Lady Anna Grey-Egerton
(1808-1882)
7 July 1862
Volume 8, page 195, sitting number 10,401.
Born at High Legh in Cheshire on 28 December 1808, Anna Elizabeth Legh was the second surviving daughter of George John Legh and his wife Mary née Blackburn.
On 8 March 1832 at High Legh Chapel she married Sir Philip de Malpas Grey-Egerton, 10th Baronet Egerton. Their marriage produced four children, including Rowland Grey-Egerton [whose portrait by Silvy appears on page 53 of this section].
Sir Philip was a Fellow of the Royal Society and a trustee of the British Museum, with a special interest in geology. He assembled one of the country’s largest and finest collections of fossils. He was also the Member of Parliament for the city of Chester 1830-1831, for Cheshire South 1835-1868 and for West Cheshire from 1868 until his death in 1881.
When the census was taken in 1861 the family were at their London residence, 28B Albemarle Street, Mayfair. The household included ten servants, among them a butler, an under-butler, a footman and a valet.
At the time of the 1871 census Sir Philip and Lady Grey-Egerton were at Oulton Hall, the Egerton estate near Little Budworth in Cheshire. In 1926 the house was destroyed by fire; in 1940 what remained was bombed by the Luftwaffe.
Lady Grey-Egerton died, aged 73, on 26 November 1882 at 28B Albemarle Street, Mayfair.
‘We have to announce the death of Dowager Lady Grey Egerton, which occurred at the family residence in Albemarle-street on Sunday last.
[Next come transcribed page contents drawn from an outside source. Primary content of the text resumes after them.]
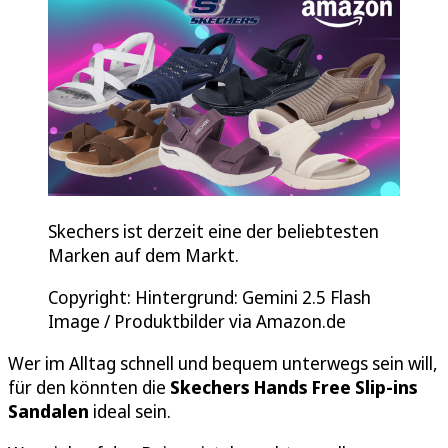
Skechers ist derzeit eine der beliebtesten
Marken auf dem Markt.
Copyright: Hintergrund: Gemini 2.5 Flash
Image / Produktbilder via Amazon.de
Wer im Alltag schnell und bequem unterwegs sein will,
für den könnten die
Skechers Hands Free Slip-ins
Sandalen
ideal sein.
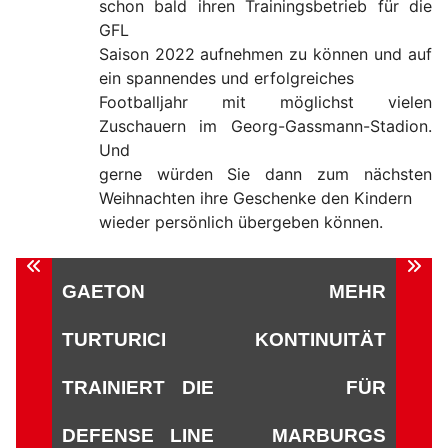
schon bald ihren Trainingsbetrieb für die
GFL
Saison 2022 aufnehmen zu können und auf
ein spannendes und erfolgreiches
Footballjahr mit möglichst vielen
Zuschauern im Georg-Gassmann-Stadion.
Und
gerne würden Sie dann zum nächsten
Weihnachten ihre Geschenke den Kindern
wieder persönlich übergeben können.
Beitragsnavigation
GAETON
MEHR
TURTURICI
KONTINUITÄT
TRAINIERT DIE
FÜR
DEFENSE LINE
MARBURGS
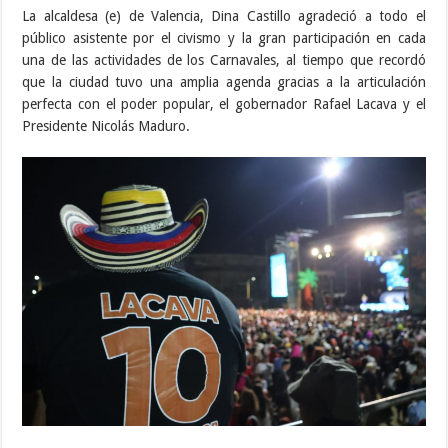
La alcaldesa (e) de Valencia, Dina Castillo agradeció a todo el
público asistente por el civismo y la gran participación en cada
una de las actividades de los Carnavales, al tiempo que recordó
que la ciudad tuvo una amplia agenda gracias a la articulación
perfecta con el poder popular, el gobernador Rafael Lacava y el
Presidente Nicolás Maduro.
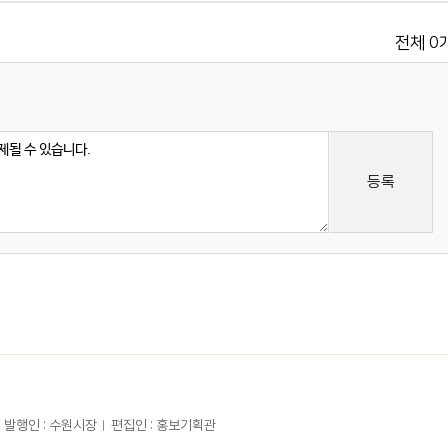
0
전체
등록
발행인 : 수원시장
편집인 : 홍보기획관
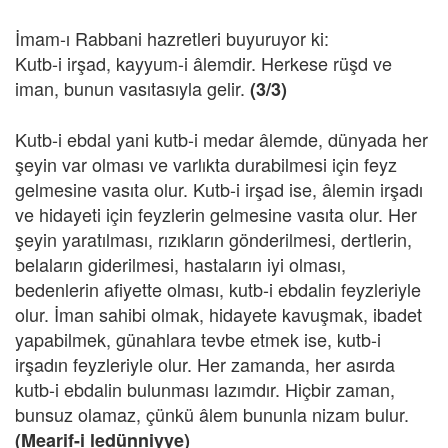
İmam-ı Rabbani hazretleri buyuruyor ki:
Kutb-i irşad, kayyum-i âlemdir. Herkese rüşd ve
iman, bunun vasıtasıyla gelir.
(3/3)
Kutb-i ebdal yani kutb-i medar âlemde, dünyada her
şeyin var olması ve varlıkta durabilmesi için feyz
gelmesine vasıta olur. Kutb-i irşad ise, âlemin irşadı
ve hidayeti için feyzlerin gelmesine vasıta olur. Her
şeyin yaratılması, rızıkların gönderilmesi, dertlerin,
belaların giderilmesi, hastaların iyi olması,
bedenlerin afiyette olması, kutb-i ebdalin feyzleriyle
olur. İman sahibi olmak, hidayete kavuşmak, ibadet
yapabilmek, günahlara tevbe etmek ise, kutb-i
irşadın feyzleriyle olur. Her zamanda, her asırda
kutb-i ebdalin bulunması lazımdır. Hiçbir zaman,
bunsuz olamaz, çünkü âlem bununla nizam bulur.
(Mearif-i ledünniyye)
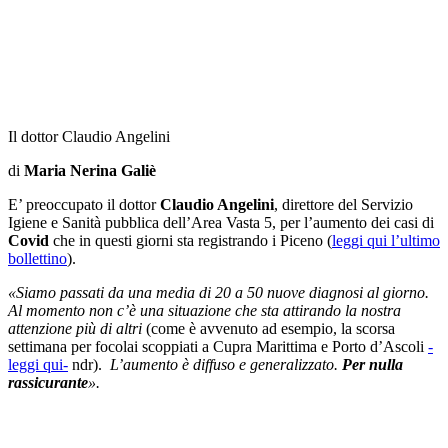
Il dottor Claudio Angelini
di
Maria Nerina Galiè
E’ preoccupato il dottor
Claudio Angelini
, direttore del Servizio
Igiene e Sanità pubblica dell’Area Vasta 5, per l’aumento dei casi di
Covid
che in questi giorni sta registrando i Piceno (
leggi qui l’ultimo
bollettino
).
«Siamo passati da una media di 20 a 50 nuove diagnosi al giorno.
Al momento non c’è una situazione che sta attirando la nostra
attenzione più di altri
(come è avvenuto ad esempio, la scorsa
settimana per focolai scoppiati a Cupra Marittima e Porto d’Ascoli
-
leggi qui-
ndr).
L’aumento è diffuso e generalizzato.
Per nulla
rassicurante
».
The late Anne Elizabeth Lady Grey Egerton was the second daughter of the late Mr George John Legh, of High Legh, Cheshire, and married March 8, 1832, the late Sir Philip de Malpas Grey Egerton, Bart., of Oulton Park, who was for many years M.P. for Cheshire (who died April 5, 1881), and by whom her ladyship had issue Sir Philip le Belward Grey Egerton, the present baronet; Captain Rowland Grey Egerton, in the Rifle Brigade; Anna Mary Elizabeth, married to Mr Henry R. Corbet, of Adderley, Salop; and Cecily Louisa, Countess of Selkirk’ (Morning Post, 28 November 1882).